I due poliziotti uccisi a Dalmine:
dopo 38 anni il ricordo è sempre vivo

Nemmeno la neve caduta abbondante la notte precedente è riuscita ad attutire il ruggito del traffico fuori dal casello autostradale di Dalmine. Ma forse, per commemorare due giovani uomini morti perché stavano facendo il proprio dovere, il silenzio non è abbastanza.

Ci vogliono i sobbalzi del traffico pesante che rimandano a quella infame sparatoria. Ci vogliono le frenate delle auto che ricordano con il loro stridore quanto ingiusto sia stato quel sacrificio.

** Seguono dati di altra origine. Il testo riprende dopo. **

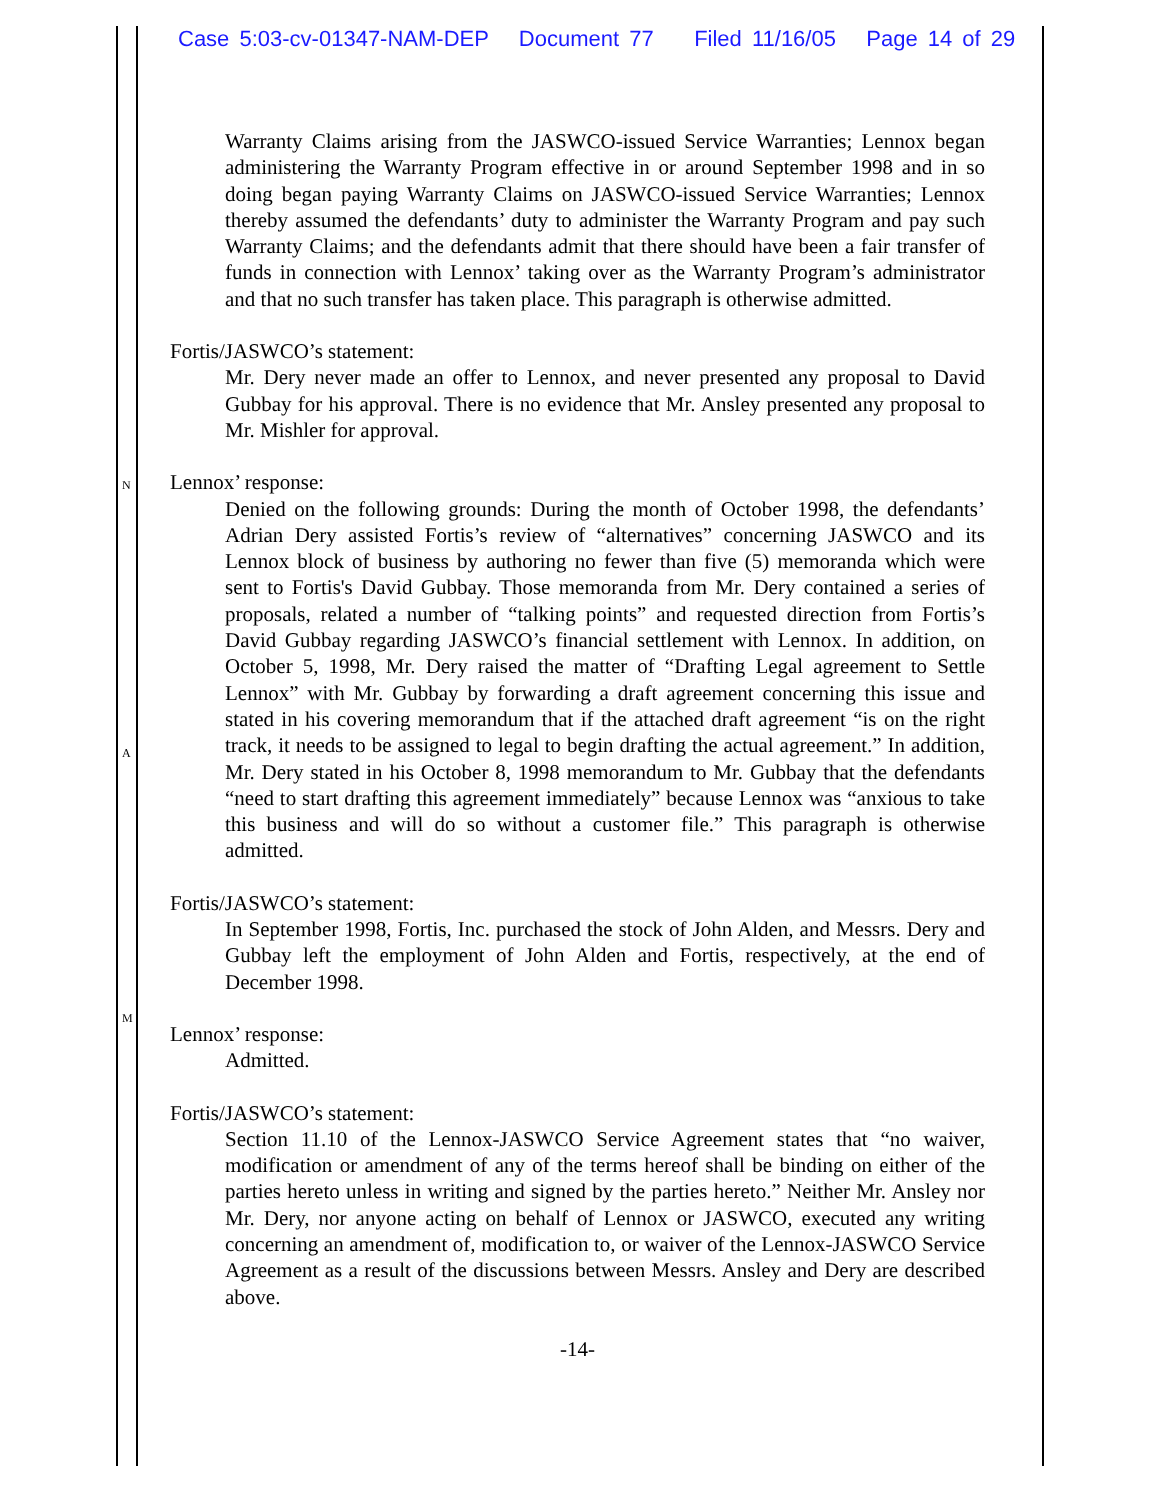Case 5:03-cv-01347-NAM-DEP Document 77 Filed 11/16/05 Page 14 of 29
N
A
M
Warranty Claims arising from the JASWCO-issued Service Warranties; Lennox began administering the Warranty Program effective in or around September 1998 and in so doing began paying Warranty Claims on JASWCO-issued Service Warranties; Lennox thereby assumed the defendants’ duty to administer the Warranty Program and pay such Warranty Claims; and the defendants admit that there should have been a fair transfer of funds in connection with Lennox’ taking over as the Warranty Program’s administrator and that no such transfer has taken place. This paragraph is otherwise admitted.
Fortis/JASWCO’s statement:
Mr. Dery never made an offer to Lennox, and never presented any proposal to David Gubbay for his approval. There is no evidence that Mr. Ansley presented any proposal to Mr. Mishler for approval.
Lennox’ response:
Denied on the following grounds: During the month of October 1998, the defendants’ Adrian Dery assisted Fortis’s review of “alternatives” concerning JASWCO and its Lennox block of business by authoring no fewer than five (5) memoranda which were sent to Fortis's David Gubbay. Those memoranda from Mr. Dery contained a series of proposals, related a number of “talking points” and requested direction from Fortis’s David Gubbay regarding JASWCO’s financial settlement with Lennox. In addition, on October 5, 1998, Mr. Dery raised the matter of “Drafting Legal agreement to Settle Lennox” with Mr. Gubbay by forwarding a draft agreement concerning this issue and stated in his covering memorandum that if the attached draft agreement “is on the right track, it needs to be assigned to legal to begin drafting the actual agreement.” In addition, Mr. Dery stated in his October 8, 1998 memorandum to Mr. Gubbay that the defendants “need to start drafting this agreement immediately” because Lennox was “anxious to take this business and will do so without a customer file.” This paragraph is otherwise admitted.
Fortis/JASWCO’s statement:
In September 1998, Fortis, Inc. purchased the stock of John Alden, and Messrs. Dery and Gubbay left the employment of John Alden and Fortis, respectively, at the end of December 1998.
Lennox’ response:
Admitted.
Fortis/JASWCO’s statement:
Section 11.10 of the Lennox-JASWCO Service Agreement states that “no waiver, modification or amendment of any of the terms hereof shall be binding on either of the parties hereto unless in writing and signed by the parties hereto.” Neither Mr. Ansley nor Mr. Dery, nor anyone acting on behalf of Lennox or JASWCO, executed any writing concerning an amendment of, modification to, or waiver of the Lennox-JASWCO Service Agreement as a result of the discussions between Messrs. Ansley and Dery are described above.
-14-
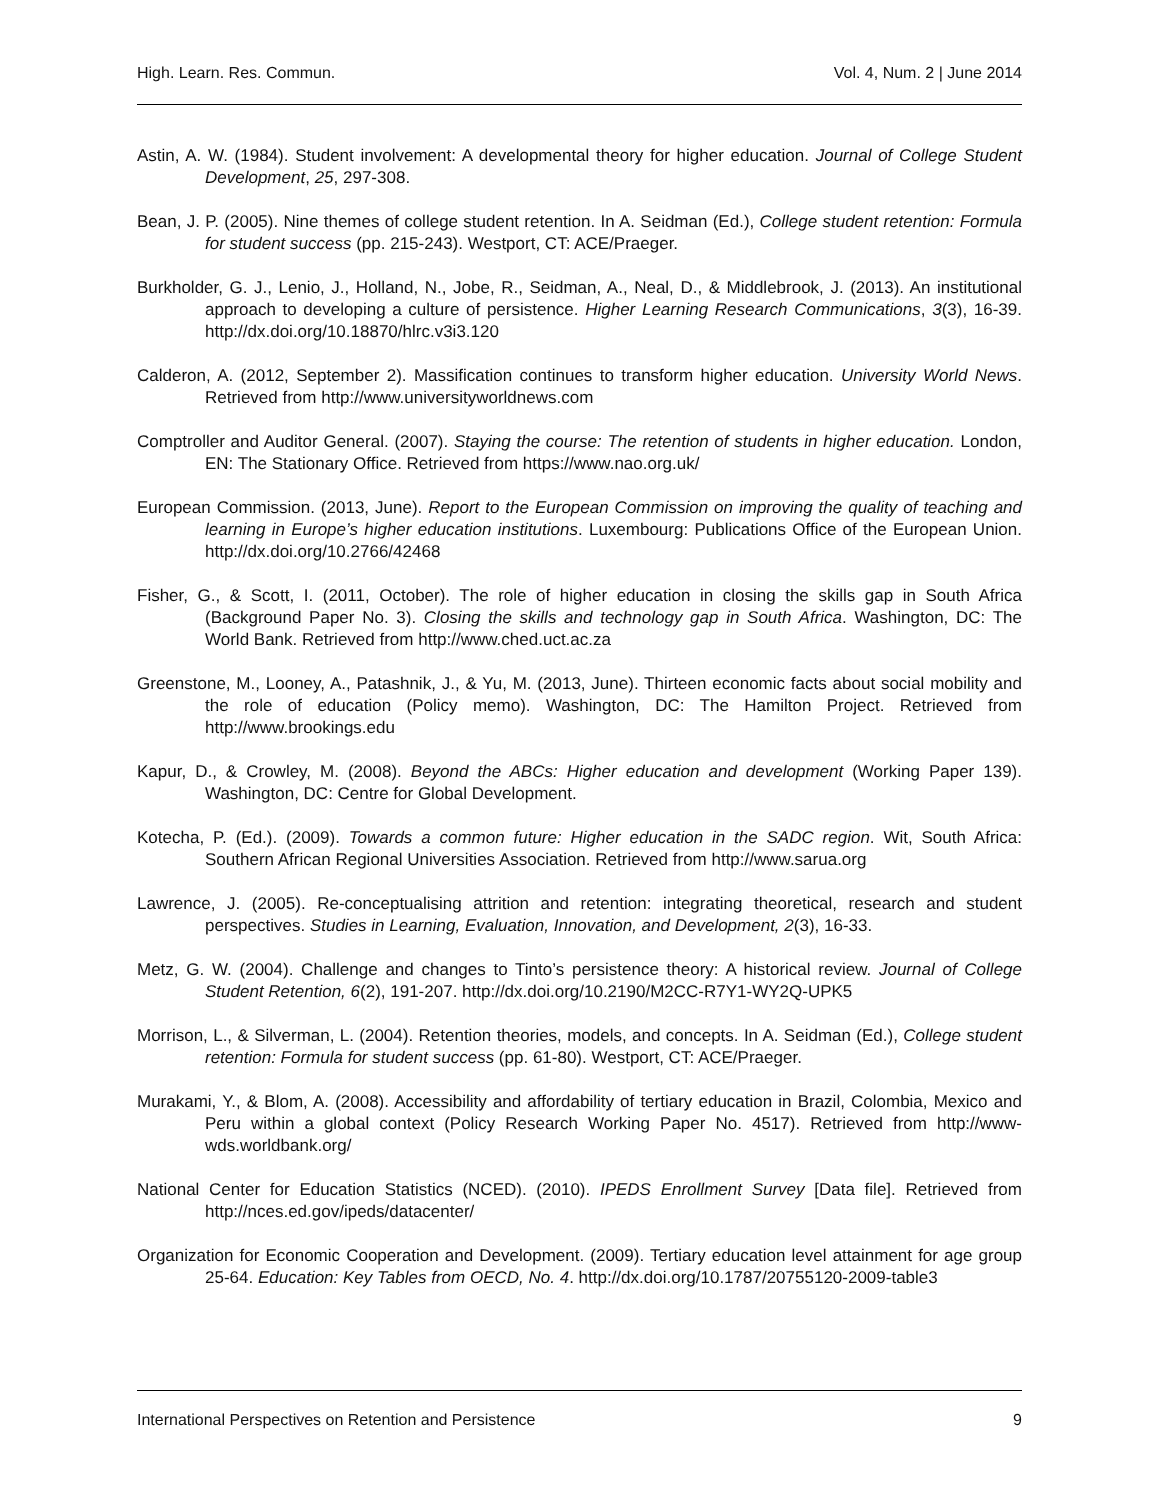High. Learn. Res. Commun. Vol. 4, Num. 2 | June 2014
Astin, A. W. (1984). Student involvement: A developmental theory for higher education. Journal of College Student Development, 25, 297-308.
Bean, J. P. (2005). Nine themes of college student retention. In A. Seidman (Ed.), College student retention: Formula for student success (pp. 215-243). Westport, CT: ACE/Praeger.
Burkholder, G. J., Lenio, J., Holland, N., Jobe, R., Seidman, A., Neal, D., & Middlebrook, J. (2013). An institutional approach to developing a culture of persistence. Higher Learning Research Communications, 3(3), 16-39. http://dx.doi.org/10.18870/hlrc.v3i3.120
Calderon, A. (2012, September 2). Massification continues to transform higher education. University World News. Retrieved from http://www.universityworldnews.com
Comptroller and Auditor General. (2007). Staying the course: The retention of students in higher education. London, EN: The Stationary Office. Retrieved from https://www.nao.org.uk/
European Commission. (2013, June). Report to the European Commission on improving the quality of teaching and learning in Europe’s higher education institutions. Luxembourg: Publications Office of the European Union. http://dx.doi.org/10.2766/42468
Fisher, G., & Scott, I. (2011, October). The role of higher education in closing the skills gap in South Africa (Background Paper No. 3). Closing the skills and technology gap in South Africa. Washington, DC: The World Bank. Retrieved from http://www.ched.uct.ac.za
Greenstone, M., Looney, A., Patashnik, J., & Yu, M. (2013, June). Thirteen economic facts about social mobility and the role of education (Policy memo). Washington, DC: The Hamilton Project. Retrieved from http://www.brookings.edu
Kapur, D., & Crowley, M. (2008). Beyond the ABCs: Higher education and development (Working Paper 139). Washington, DC: Centre for Global Development.
Kotecha, P. (Ed.). (2009). Towards a common future: Higher education in the SADC region. Wit, South Africa: Southern African Regional Universities Association. Retrieved from http://www.sarua.org
Lawrence, J. (2005). Re-conceptualising attrition and retention: integrating theoretical, research and student perspectives. Studies in Learning, Evaluation, Innovation, and Development, 2(3), 16-33.
Metz, G. W. (2004). Challenge and changes to Tinto’s persistence theory: A historical review. Journal of College Student Retention, 6(2), 191-207. http://dx.doi.org/10.2190/M2CC-R7Y1-WY2Q-UPK5
Morrison, L., & Silverman, L. (2004). Retention theories, models, and concepts. In A. Seidman (Ed.), College student retention: Formula for student success (pp. 61-80). Westport, CT: ACE/Praeger.
Murakami, Y., & Blom, A. (2008). Accessibility and affordability of tertiary education in Brazil, Colombia, Mexico and Peru within a global context (Policy Research Working Paper No. 4517). Retrieved from http://www-wds.worldbank.org/
National Center for Education Statistics (NCED). (2010). IPEDS Enrollment Survey [Data file]. Retrieved from http://nces.ed.gov/ipeds/datacenter/
Organization for Economic Cooperation and Development. (2009). Tertiary education level attainment for age group 25-64. Education: Key Tables from OECD, No. 4. http://dx.doi.org/10.1787/20755120-2009-table3
International Perspectives on Retention and Persistence 9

Ci vogliono gli occhi lucidi di chi quei due poliziotti li amava. E ci vuole lo scuotimento di testa di chi non li ha mai incontrati, anche se indossa quelle stesse divise.

A Dalmine 38 anni fa morivano in uno scontro a fuoco con la banda Vallanzasca due poliziotti della stradale, Luigi D’Andrea e Renato Barborini. Venerdì 6 febbraio tra Dalmine e Bergamo sono stati diversi i momenti organizzati per ricordarli. Il primo, al mattino alle 10,30 fuori dal casello di Dalmine. Una cerimonia semplice dove sorge il monumento eretto alla loro memoria, lì dove morirono nel 1977. Presenti le autorità civili, tra cui il sindaco di Bergamo Giorgio Gori, quello di Dalmine Lorella Alessio, l’assessore regionale Claudia Terzi, il deputato del Partito democratico Antonio Misiani, il prefetto Francesca Ferrandino e il questore Fortunato Finolli.

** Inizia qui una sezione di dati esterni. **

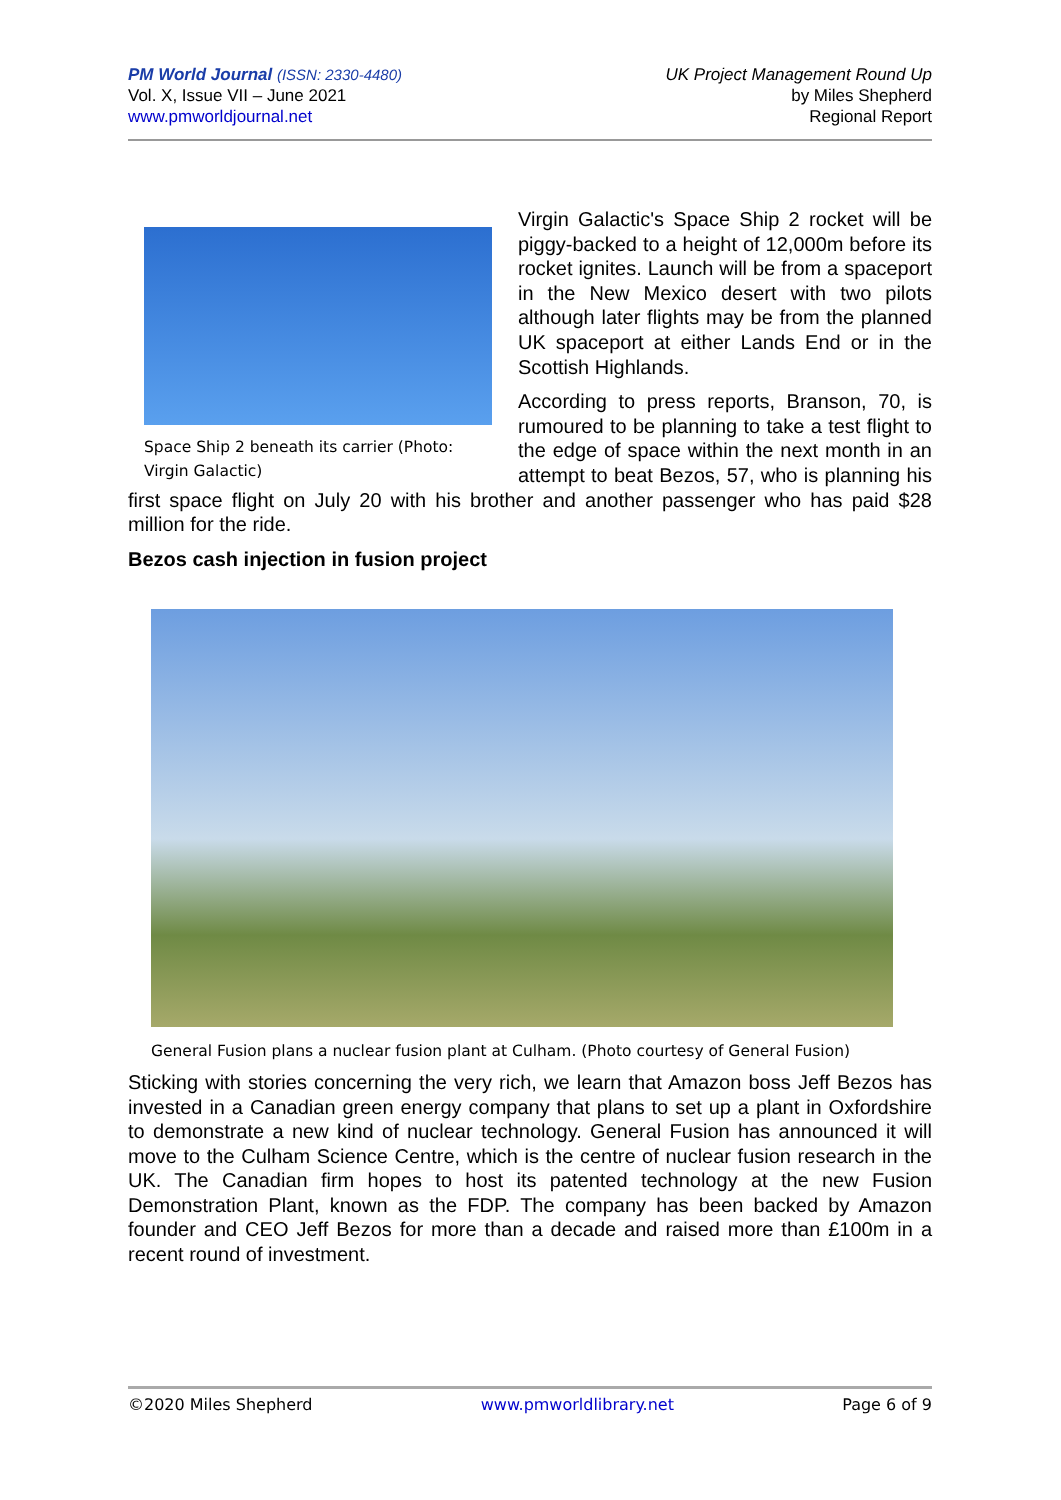PM World Journal (ISSN: 2330-4480)
Vol. X, Issue VII – June 2021
www.pmworldjournal.net
UK Project Management Round Up
by Miles Shepherd
Regional Report
Space Ship 2 beneath its carrier (Photo: Virgin Galactic)
Virgin Galactic's Space Ship 2 rocket will be piggy-backed to a height of 12,000m before its rocket ignites. Launch will be from a spaceport in the New Mexico desert with two pilots although later flights may be from the planned UK spaceport at either Lands End or in the Scottish Highlands.
According to press reports, Branson, 70, is rumoured to be planning to take a test flight to the edge of space within the next month in an attempt to beat Bezos, 57, who is planning his first space flight on July 20 with his brother and another passenger who has paid $28 million for the ride.
Bezos cash injection in fusion project
General Fusion plans a nuclear fusion plant at Culham. (Photo courtesy of General Fusion)
Sticking with stories concerning the very rich, we learn that Amazon boss Jeff Bezos has invested in a Canadian green energy company that plans to set up a plant in Oxfordshire to demonstrate a new kind of nuclear technology. General Fusion has announced it will move to the Culham Science Centre, which is the centre of nuclear fusion research in the UK. The Canadian firm hopes to host its patented technology at the new Fusion Demonstration Plant, known as the FDP. The company has been backed by Amazon founder and CEO Jeff Bezos for more than a decade and raised more than £100m in a recent round of investment.
©2020 Miles Shepherd www.pmworldlibrary.net Page 6 of 9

C’era il picchetto d’onore in divisa con la presenza dai vertici della polizia, dei carabinieri, della polstrada e altre forze dell’ordine. Davanti al monumento i parenti degli agenti uccisi: la moglie di D’Andrea, Gabriella Vitali, e il fratello di Barborini, Alberto Barborini, venuto da Trento. Emozionate il momento del «Silenzio» suonato dal trombettista a cui sono seguite le preghiere di don Giulio Marchesini, assistente spirituale della polizia al servizio della questura di Bergamo.

La seconda cerimonia, alle 14,30 al famedio del cimitero di Bergamo. Lì dove riposano gli illustri rappresentanti della città e dove sono state trasferite le spoglie di D’Andrea. Accanto alle targhe commemorative per Angelo Roncalli, Francesco Nullo, Donato Calvi, Simone Mayr, Arcangelo Ghisleri per citarne alcune, da ieri c’è n’è una in più: quella dedicata a Luigi D’Andrea, medaglia d’oro al valore civile. Anche qui tante istituzioni.

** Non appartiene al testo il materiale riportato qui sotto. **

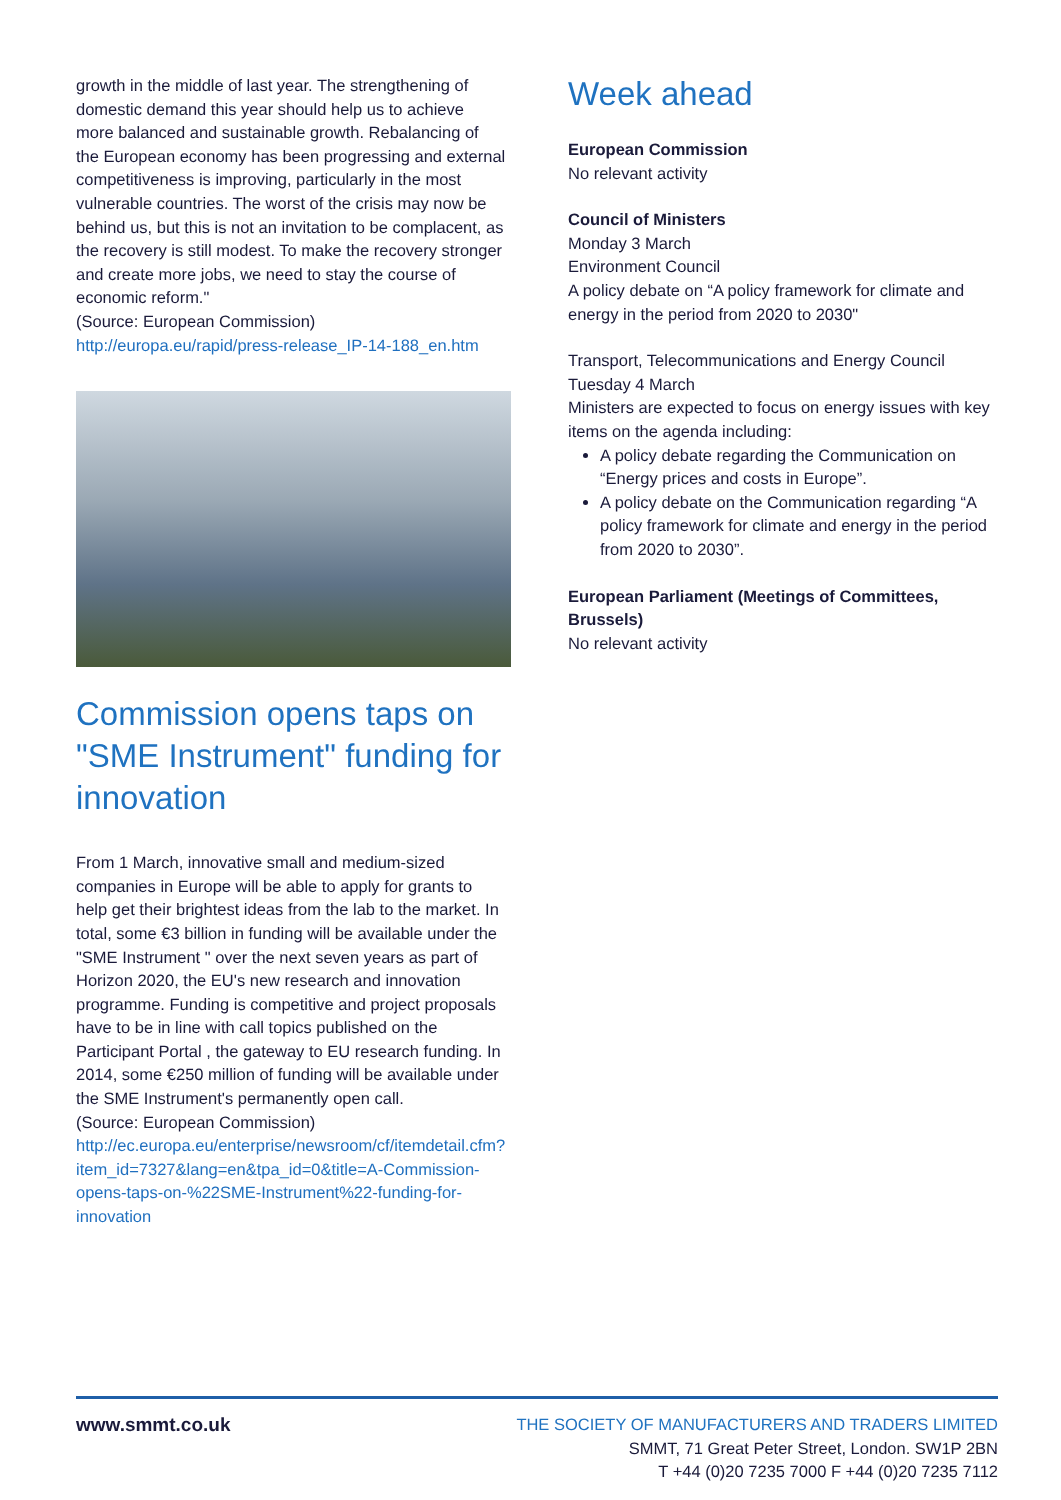growth in the middle of last year. The strengthening of domestic demand this year should help us to achieve more balanced and sustainable growth. Rebalancing of the European economy has been progressing and external competitiveness is improving, particularly in the most vulnerable countries. The worst of the crisis may now be behind us, but this is not an invitation to be complacent, as the recovery is still modest. To make the recovery stronger and create more jobs, we need to stay the course of economic reform."
(Source: European Commission)
http://europa.eu/rapid/press-release_IP-14-188_en.htm
Commission opens taps on "SME Instrument" funding for innovation
From 1 March, innovative small and medium-sized companies in Europe will be able to apply for grants to help get their brightest ideas from the lab to the market. In total, some €3 billion in funding will be available under the "SME Instrument " over the next seven years as part of Horizon 2020, the EU's new research and innovation programme. Funding is competitive and project proposals have to be in line with call topics published on the Participant Portal , the gateway to EU research funding. In 2014, some €250 million of funding will be available under the SME Instrument's permanently open call.
(Source: European Commission)
http://ec.europa.eu/enterprise/newsroom/cf/itemdetail.cfm?item_id=7327&lang=en&tpa_id=0&title=A-Commission-opens-taps-on-%22SME-Instrument%22-funding-for-innovation
Week ahead
European Commission
No relevant activity
Council of Ministers
Monday 3 March
Environment Council
A policy debate on “A policy framework for climate and energy in the period from 2020 to 2030"
Transport, Telecommunications and Energy Council
Tuesday 4 March
Ministers are expected to focus on energy issues with key items on the agenda including:
A policy debate regarding the Communication on “Energy prices and costs in Europe”.
A policy debate on the Communication regarding “A policy framework for climate and energy in the period from 2020 to 2030”.
European Parliament (Meetings of Committees, Brussels)
No relevant activity
www.smmt.co.uk
THE SOCIETY OF MANUFACTURERS AND TRADERS LIMITED
SMMT, 71 Great Peter Street, London. SW1P 2BN
T +44 (0)20 7235 7000 F +44 (0)20 7235 7112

Era presente anche il vescovo Francesco Beschi. Toccante il discorso del presidente del Consiglio comunale di Bergamo Marzia Marchesi, che ha ricordato Luigi D’Andrea citando le parole che Sandro Pertini ha usato per il maresciallo quando lo ha insignito della medaglia al valore civile: «Con ferma e coraggiosa determinazione non esitava a reagire prontamente con la propria pistola d’ordinanza. Ma nel corso del conflitto a fuoco che ne seguiva, cadeva mortalmente colpito. Luminoso esempio di assoluta dedizione al dovere spinta fino all’estremo sacrificio».

Un esempio, ha continuato la Marchesi, «che deve stare con le persone eccellenti in questo luogo eccellente. Lui, che è stato un poliziotto nell’animo». La vedova, Gabriella Vitali, commossa e orgogliosa ha ringraziato: «Avete fatto un grande regalo non a me, ma alla memoria di un uomo in divisa che è stato ucciso solo per aver compiuto il suo lavoro. Questo gesto rende grande Bergamo. Ringrazio l’Amministrazione, ringrazio la mia città. Questo riconoscimento a un uomo di Stato è un riconoscimento anche a tutti quelli che oggi indossano una divisa».

Le ultime parole sono quelle del vescovo Beschi, che durante la benedizione ha rivolto una preghiera affinché «il maresciallo D’Andrea abbia la pace dei giusti, i suoi famigliari il giusto conforto, le forze dell’ordine dalla loro parte sempre la forza della legge. E che tutti i cittadini seguano le vie della fratellanza e della legalità».